Saturday 15 September 2018

Day 16 Friday


I woke up at 6.30am because of moderate to bad neck pain; I take the Tramadol SR and two of the quick-release ones. The back pain has thankfully moved on, the neck pain I can manage but the back pain was too much for me. I answer a very long, chatty email and when I read back over it I notice I am still missing conjunction words. I am also struggling with spelling an unusual name to transfer it from an email to a spreadsheet. It takes me a few attempts to get it right. I could have managed it if I had written it down or it was in front of me while I typed. These are all signs that my mind is still slow.

I am going to go easy on myself today and be relatively lazy as Melbourne is expecting a storm that will deliver three months of rains in 72 hours, a good excuse to stay inside. However, spending the day lounging on the bed was not a smart idea as the back pain starts to annoy. At 5.45pm I go for a walk for 15 minutes and then we head out for Thai for dinner.

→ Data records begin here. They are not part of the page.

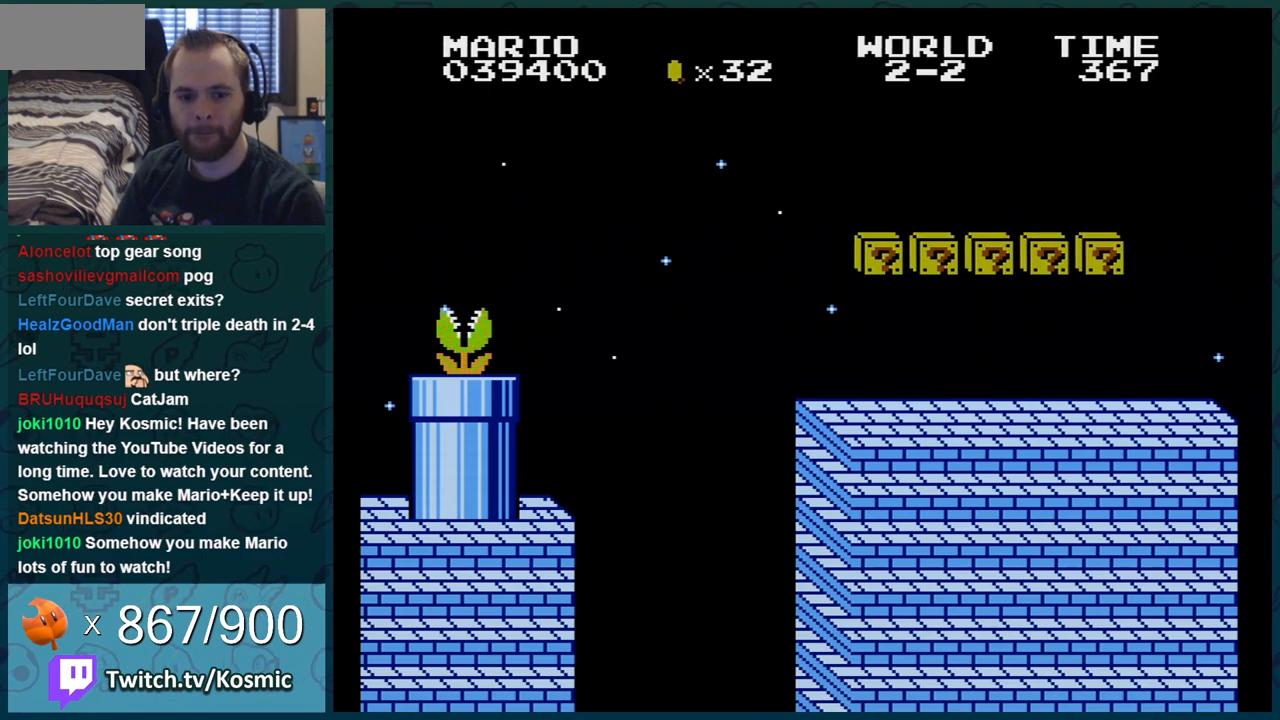
{"buttons": [], "events": [[350, "B", "up"]]}
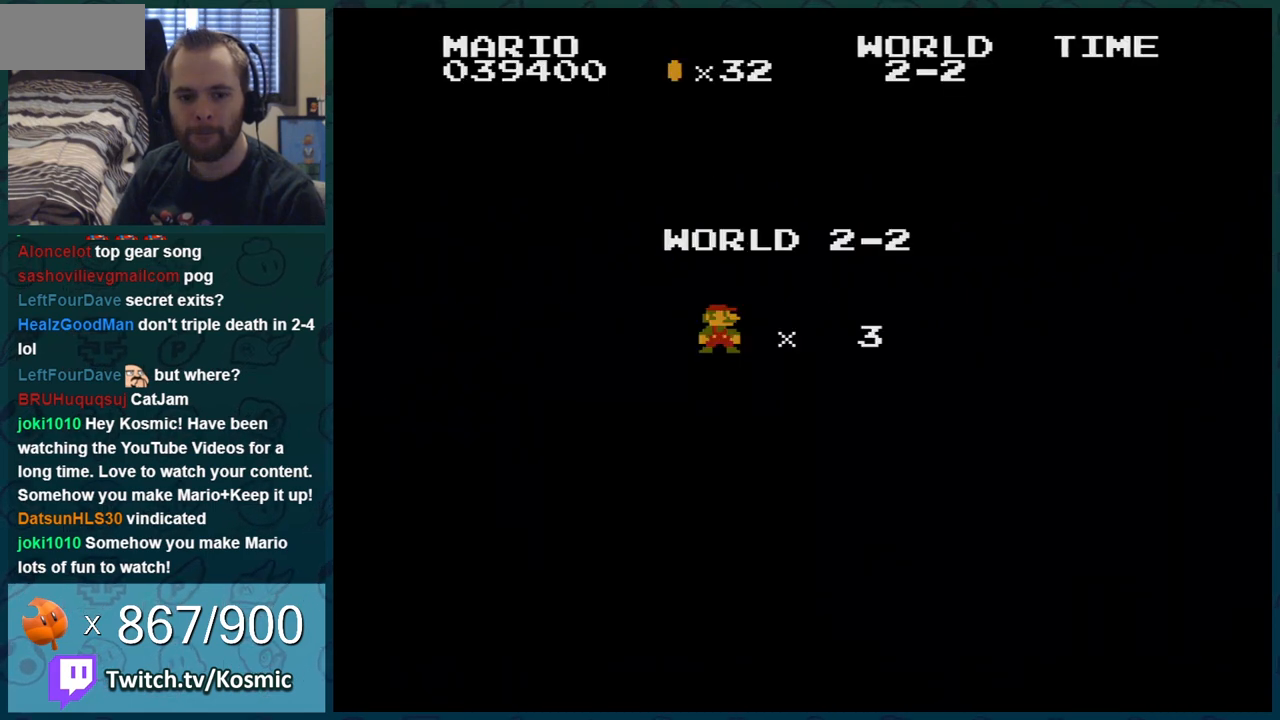
{"buttons": ["B"], "events": [[134, "B", "down"], [350, "B", "up"], [467, "B", "down"]]}
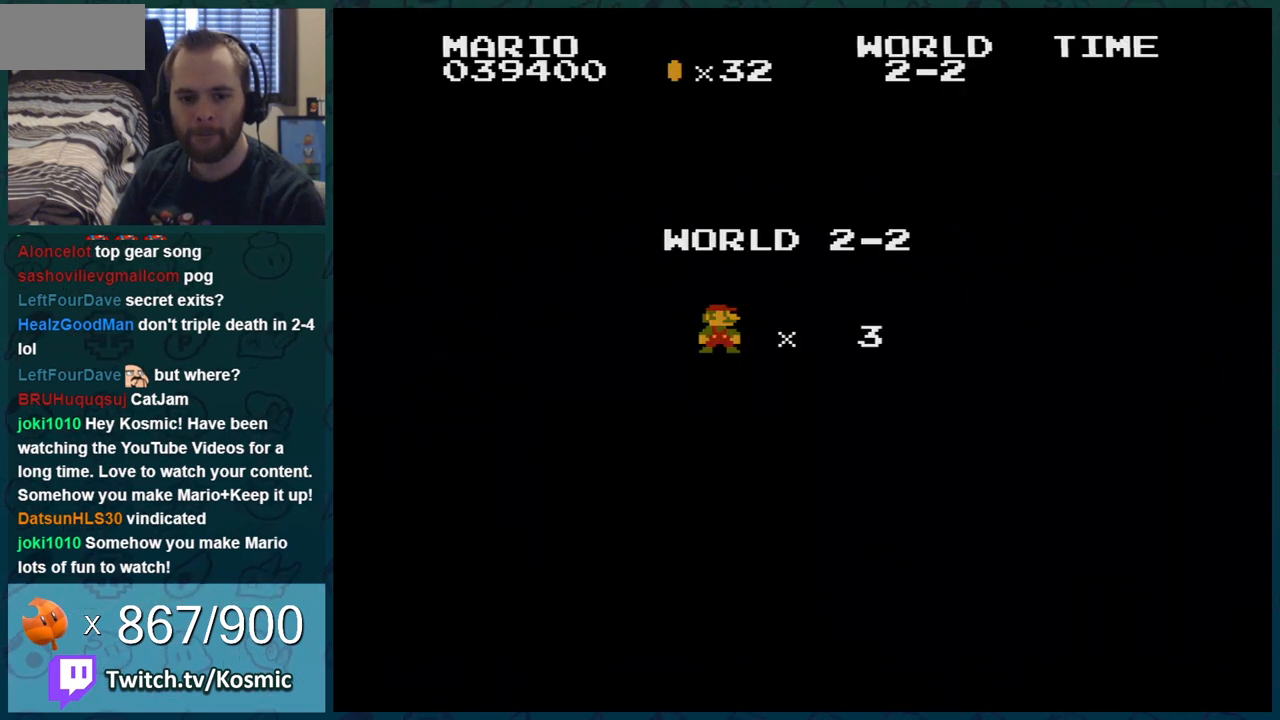
{"buttons": [], "events": [[100, "B", "up"], [350, "B", "down"], [500, "B", "up"]]}
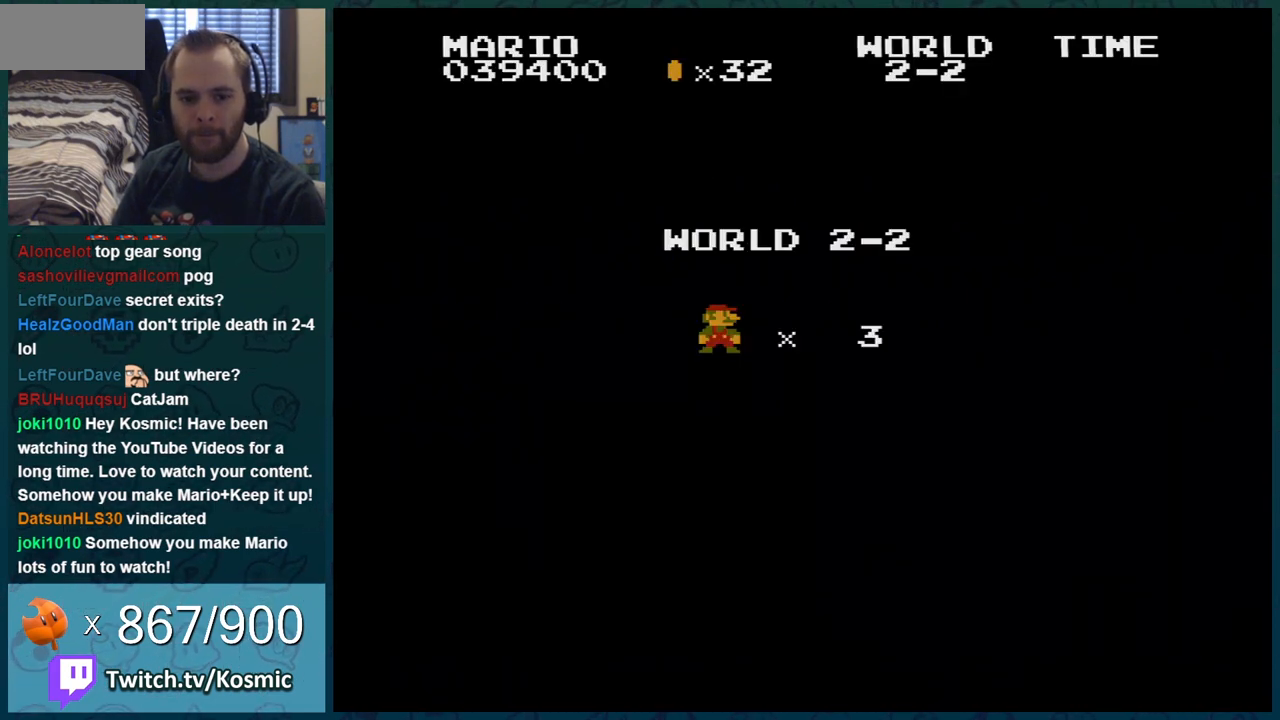
{"buttons": [], "events": [[217, "B", "down"], [384, "B", "up"]]}
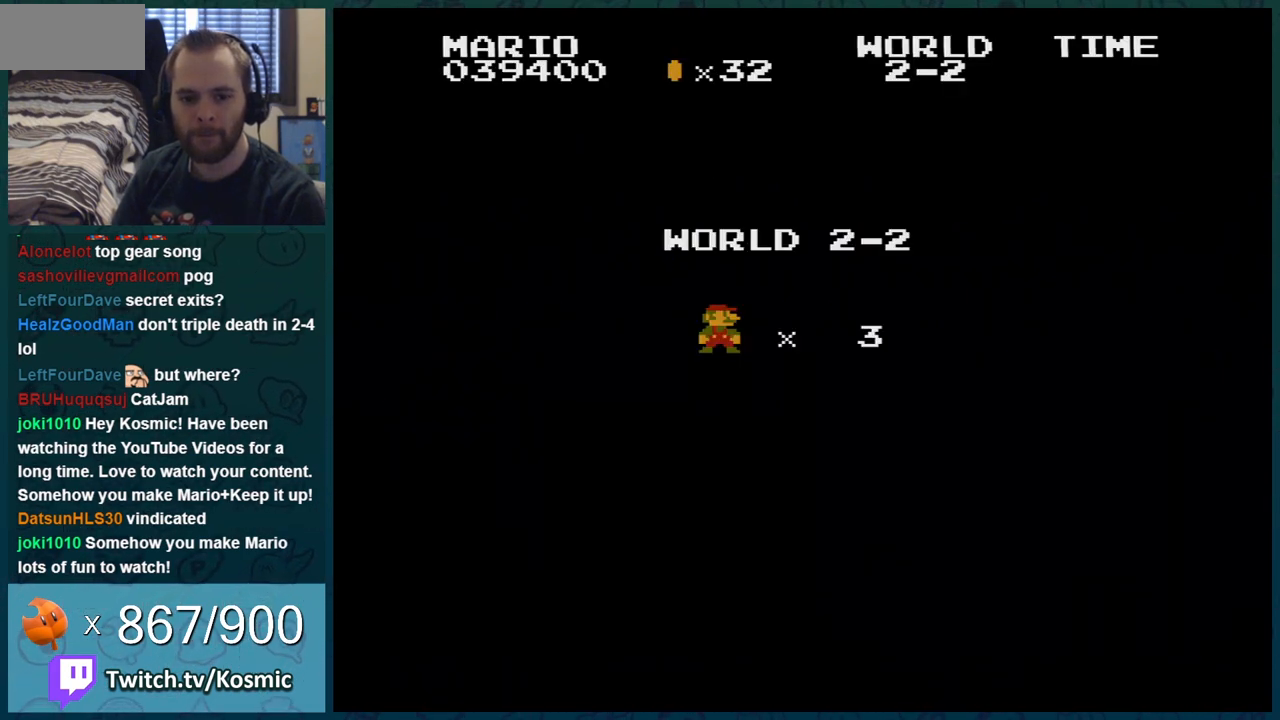
{"buttons": ["B"], "events": [[66, "B", "down"], [133, "B", "up"], [216, "B", "down"]]}
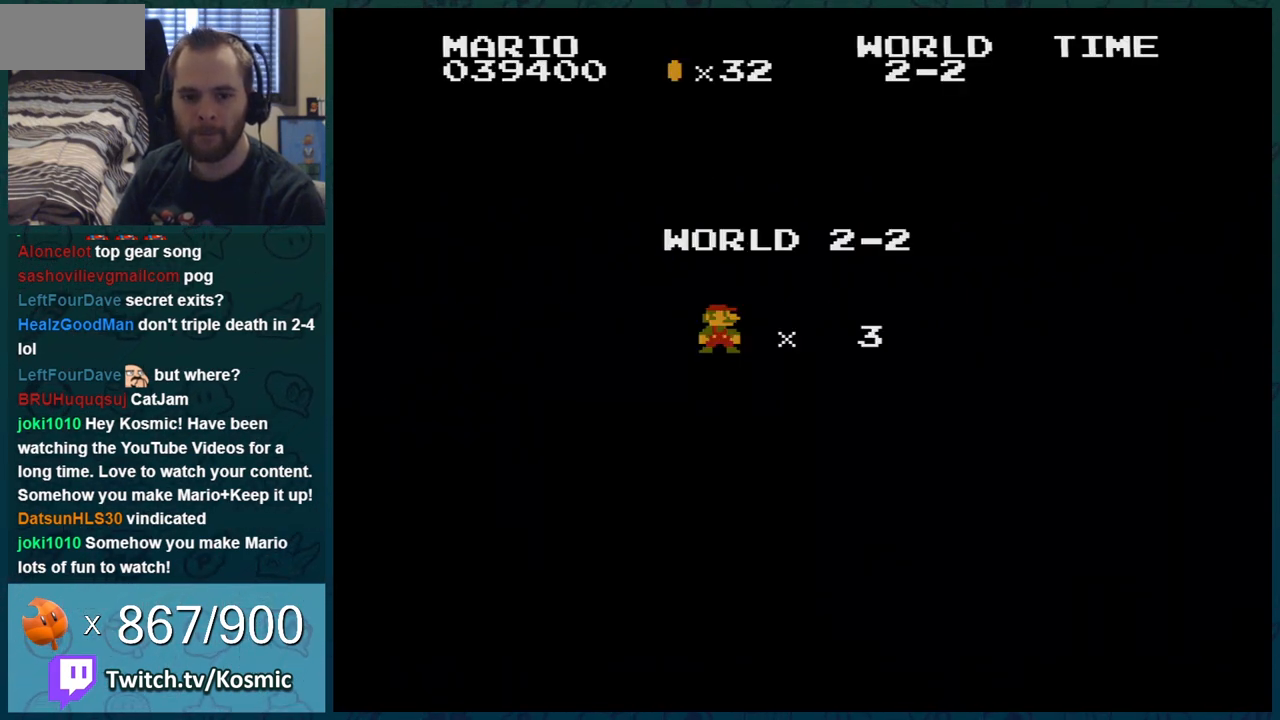
{"buttons": ["B"], "events": []}
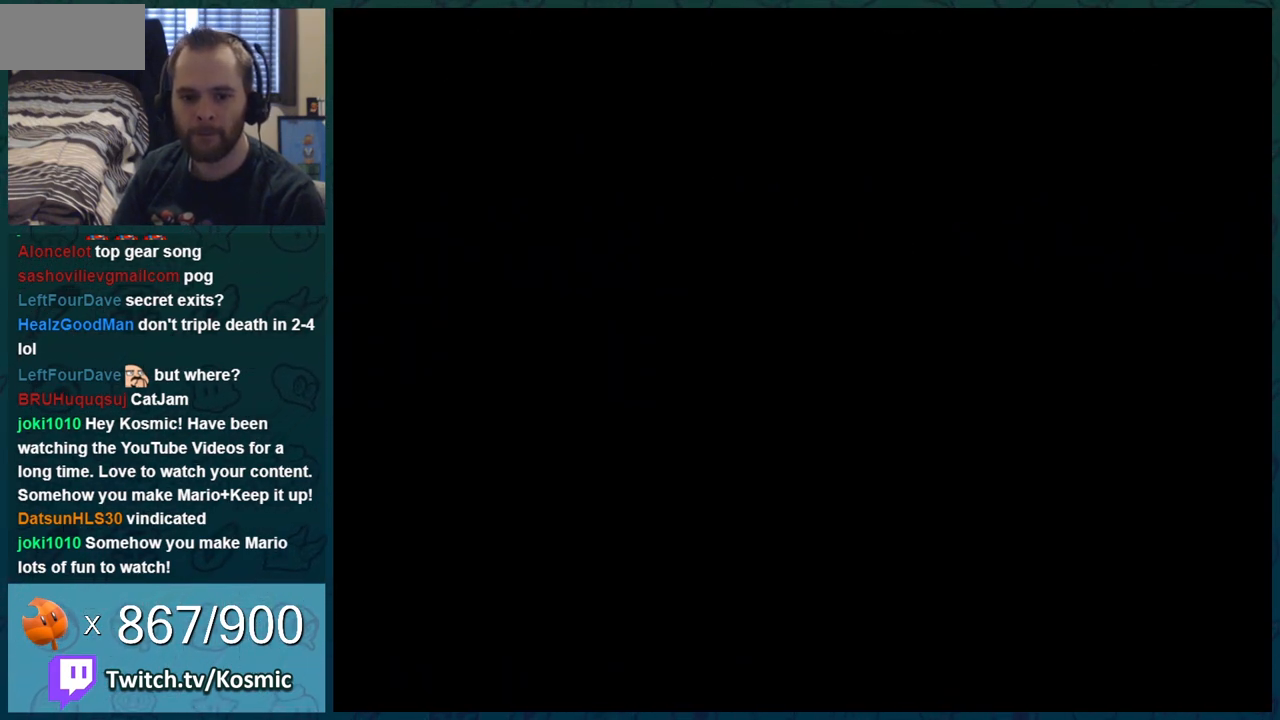
{"buttons": ["B"], "events": []}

However, I can’t work out why I am still feeling so spacey, why isn’t my mind normal? I’m looking forward to my mind clearing, I don’t like living “affected”. I’m not able to trust the loudness of my voice and I have to re-read texts and emails three times before sending. I have lost a noticeable amount of weight in two weeks (a positive), but I can feel my appetite returning to normal, I just need my mind to catch up.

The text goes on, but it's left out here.